Stored entries:

========================================

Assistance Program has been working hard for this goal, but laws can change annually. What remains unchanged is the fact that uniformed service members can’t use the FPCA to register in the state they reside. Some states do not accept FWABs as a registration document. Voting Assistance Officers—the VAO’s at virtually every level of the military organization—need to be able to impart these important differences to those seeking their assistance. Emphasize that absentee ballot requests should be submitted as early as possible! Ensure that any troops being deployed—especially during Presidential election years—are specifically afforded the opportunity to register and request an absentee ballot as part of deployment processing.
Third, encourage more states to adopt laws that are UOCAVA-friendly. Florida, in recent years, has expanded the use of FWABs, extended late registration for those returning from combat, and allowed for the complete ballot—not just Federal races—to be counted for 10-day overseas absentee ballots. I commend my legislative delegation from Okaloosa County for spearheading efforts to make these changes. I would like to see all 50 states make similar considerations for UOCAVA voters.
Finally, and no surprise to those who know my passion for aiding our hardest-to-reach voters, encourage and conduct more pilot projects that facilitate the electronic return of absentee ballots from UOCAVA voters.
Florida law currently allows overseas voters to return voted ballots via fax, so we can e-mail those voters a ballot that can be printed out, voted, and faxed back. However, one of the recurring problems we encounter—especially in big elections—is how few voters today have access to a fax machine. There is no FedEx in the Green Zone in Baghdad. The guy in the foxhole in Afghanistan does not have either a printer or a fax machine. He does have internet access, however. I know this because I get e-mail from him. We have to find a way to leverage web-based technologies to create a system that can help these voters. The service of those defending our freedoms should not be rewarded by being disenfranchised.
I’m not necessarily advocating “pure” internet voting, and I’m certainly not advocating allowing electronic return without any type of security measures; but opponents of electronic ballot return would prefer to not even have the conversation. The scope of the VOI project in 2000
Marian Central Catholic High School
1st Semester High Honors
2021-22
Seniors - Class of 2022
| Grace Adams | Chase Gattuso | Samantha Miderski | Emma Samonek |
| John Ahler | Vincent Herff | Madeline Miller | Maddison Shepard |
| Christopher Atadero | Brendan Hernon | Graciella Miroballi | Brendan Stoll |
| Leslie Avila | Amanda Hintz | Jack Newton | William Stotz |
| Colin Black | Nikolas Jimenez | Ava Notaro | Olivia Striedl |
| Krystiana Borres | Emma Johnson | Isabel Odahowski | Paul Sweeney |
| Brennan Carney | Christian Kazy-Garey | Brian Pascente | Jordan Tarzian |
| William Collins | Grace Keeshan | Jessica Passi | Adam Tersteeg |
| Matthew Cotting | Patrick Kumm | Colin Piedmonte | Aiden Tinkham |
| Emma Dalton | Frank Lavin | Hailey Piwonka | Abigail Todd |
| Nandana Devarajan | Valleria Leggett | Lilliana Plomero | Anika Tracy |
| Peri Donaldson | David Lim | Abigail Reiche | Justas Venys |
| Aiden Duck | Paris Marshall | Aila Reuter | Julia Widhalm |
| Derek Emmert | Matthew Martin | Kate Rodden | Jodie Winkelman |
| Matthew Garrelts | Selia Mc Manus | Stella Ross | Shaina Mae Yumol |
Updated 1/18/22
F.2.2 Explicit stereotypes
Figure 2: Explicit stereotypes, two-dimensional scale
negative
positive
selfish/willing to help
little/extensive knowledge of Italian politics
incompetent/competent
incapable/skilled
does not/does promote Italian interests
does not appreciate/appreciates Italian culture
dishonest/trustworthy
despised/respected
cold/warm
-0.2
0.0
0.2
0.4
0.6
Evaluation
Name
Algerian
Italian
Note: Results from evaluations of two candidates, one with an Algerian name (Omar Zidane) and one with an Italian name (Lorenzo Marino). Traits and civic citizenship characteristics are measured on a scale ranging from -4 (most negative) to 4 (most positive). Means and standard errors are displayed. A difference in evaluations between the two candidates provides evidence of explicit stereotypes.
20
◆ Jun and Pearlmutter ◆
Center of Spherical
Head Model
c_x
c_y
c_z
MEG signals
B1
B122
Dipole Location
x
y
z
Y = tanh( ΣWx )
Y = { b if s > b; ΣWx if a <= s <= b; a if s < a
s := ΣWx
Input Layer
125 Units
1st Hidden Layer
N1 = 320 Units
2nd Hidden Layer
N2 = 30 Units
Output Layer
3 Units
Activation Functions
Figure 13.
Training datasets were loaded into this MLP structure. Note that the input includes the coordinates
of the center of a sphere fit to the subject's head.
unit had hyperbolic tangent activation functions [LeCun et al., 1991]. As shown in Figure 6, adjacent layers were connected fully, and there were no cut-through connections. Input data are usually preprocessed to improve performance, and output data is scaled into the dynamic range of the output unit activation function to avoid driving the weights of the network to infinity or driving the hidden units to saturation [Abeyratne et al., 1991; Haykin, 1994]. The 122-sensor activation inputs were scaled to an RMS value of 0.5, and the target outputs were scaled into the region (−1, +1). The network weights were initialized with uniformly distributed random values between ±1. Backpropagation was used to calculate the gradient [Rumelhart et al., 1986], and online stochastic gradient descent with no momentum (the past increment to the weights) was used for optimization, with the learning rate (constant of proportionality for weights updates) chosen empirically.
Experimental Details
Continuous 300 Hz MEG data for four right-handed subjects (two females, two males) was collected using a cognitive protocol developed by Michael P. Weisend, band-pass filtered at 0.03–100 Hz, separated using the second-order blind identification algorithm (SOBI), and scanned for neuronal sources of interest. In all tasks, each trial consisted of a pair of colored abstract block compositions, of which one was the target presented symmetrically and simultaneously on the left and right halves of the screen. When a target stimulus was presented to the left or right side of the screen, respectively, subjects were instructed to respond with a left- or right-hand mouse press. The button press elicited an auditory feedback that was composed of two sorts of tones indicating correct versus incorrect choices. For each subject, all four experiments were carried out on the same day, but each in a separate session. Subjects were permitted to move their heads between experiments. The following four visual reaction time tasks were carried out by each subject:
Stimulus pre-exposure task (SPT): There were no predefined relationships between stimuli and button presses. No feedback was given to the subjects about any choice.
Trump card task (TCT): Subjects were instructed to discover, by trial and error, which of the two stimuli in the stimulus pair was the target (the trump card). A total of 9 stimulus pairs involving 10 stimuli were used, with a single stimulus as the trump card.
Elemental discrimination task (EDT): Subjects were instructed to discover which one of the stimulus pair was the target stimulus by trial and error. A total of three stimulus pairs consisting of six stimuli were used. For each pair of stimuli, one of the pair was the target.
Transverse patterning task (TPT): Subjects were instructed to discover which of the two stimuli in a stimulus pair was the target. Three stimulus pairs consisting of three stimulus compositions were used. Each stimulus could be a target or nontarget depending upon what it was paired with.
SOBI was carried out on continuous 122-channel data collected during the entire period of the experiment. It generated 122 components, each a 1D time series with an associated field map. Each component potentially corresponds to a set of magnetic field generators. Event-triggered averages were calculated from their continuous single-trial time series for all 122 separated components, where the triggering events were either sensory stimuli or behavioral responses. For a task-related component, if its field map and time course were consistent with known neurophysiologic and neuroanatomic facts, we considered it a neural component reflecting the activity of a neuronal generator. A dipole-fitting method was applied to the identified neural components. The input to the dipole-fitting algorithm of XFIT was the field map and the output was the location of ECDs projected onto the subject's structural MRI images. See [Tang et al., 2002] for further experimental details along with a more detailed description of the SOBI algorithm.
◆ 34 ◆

========================================

→ Your instructions:
Wherever the word "Emma" appears in the entries above, copy that line.

→ Problem solution:
| Grace Adams | Chase Gattuso | Samantha Miderski | Emma Samonek |
| Krystiana Borres | Emma Johnson | Isabel Odahowski | Paul Sweeney |
| Emma Dalton | Frank Lavin | Hailey Piwonka | Abigail Todd |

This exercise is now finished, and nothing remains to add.